Die berühmte Geschichte der Haremsverschwörung unter Ramses III. wird auf einem bemerkenswerten Papyrus aus dessen Regierungszeit geschildert, Hierbei wird genau über das Verfahren gegen eine Gruppe von Höfligen, die einen Anschlag auf den Pharao planten, auskunft gegeben. Hauptangeklagte war eine königliche Nebenfrau nemens Tiji/ Thi, die ihren sohn Pentewere als Nachfolger des Königs auf den Thron heben wollte. Diese verschwörung wurde zum glück für Ramses rechtzeitig aufgedeckt und die Verschwörer wurden verhaftet. Ramses persönlich leitete den Prozess, war aber wahrscheinlich irgendwann während der Zeit des Verfahrens schon verstorben. Zu gericht saßen 14 Beamte, darunter 7 Kammerdiener, 2 schatzmeister, 2 Standartenträger des Heeres, 2 Schreiber und 1 Herold. Dieser Untersuchungsmission wurde volle Freiheit zugesprochen, was die Ermittlungsmethoden betraf und dazu das höchst ungewöhnliche Recht, selbst das Urteil über die Angeklagten zu sprechen und zu vollziehen. Die Gruppe der Verschwörer gehörte zur unmittelbaren des Königs, es handelte sich vor allem um Angestellte des königlichen Harems. Es waren über 40 Hofbeamte in die prekäre Geschichte verwickelt. Im ersten Verfahren wurden insgesamt 28 dieser Personen zum Tode verurteilt. Im Zweiten Verfahren wurden 6 Angeklagte ebenfalls zum Tode verurteilt - sie mussten sich selbst unmittelbar vor dem Gericht das Leben nehmen. Im dritten Verfahren wurden ebenfalls 4 Beschuldigte zum Selbsmord verurteilt, aber diese "konnten" das in ihren Zellen tun. Im vierten und letzten Verfahren standen 3 der dem Prozess vorsitzende Richter und 2 Beamte vor Gericht. Ihnen wurde zur Last gelegt, sie hätten mehrere der weiblichen Angeklagten und einen General namens Pejes bei sich empfangen. Einer der Richter konnte seine Unschuld beweisen, die anderen wurden zum Abschneiden ihrer Nasen und Ohren verurteilt. Der verurteilte Kammerdiener beging Selbstmord, ehe das Urteil vollstreckt worden konnte.

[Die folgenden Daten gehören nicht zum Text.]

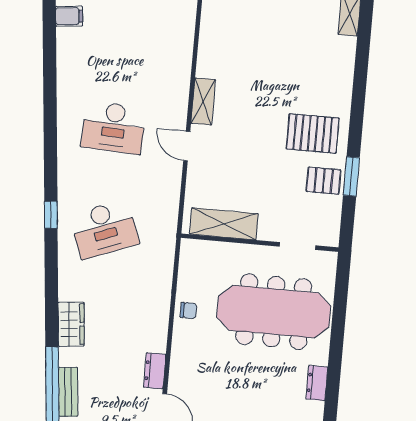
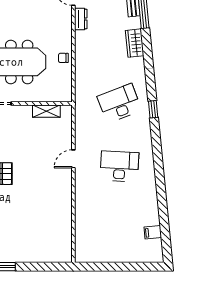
shelving: (203, 101) -> (66, 187), removed
door: (187, 146) -> (73, 159), swing flipped
shelving: (224, 224) -> (46, 111), width x0.67, depth x0.75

Ramses wurde im Tal der Könige, im heutigen KV 11 beigesetzt. Sein Grab ist ungewöhnlicher Weise mit weltlichen Motiven dekoriert worden, von denen das Portrait der zwei blinden Harfner wohl das berühmteste darstellt. Deshalb ist heute in der Wissenschaft auch vom "Harfnergrab" die Rede, wenn man von der letzten Ruhestätte Ramses III. spricht.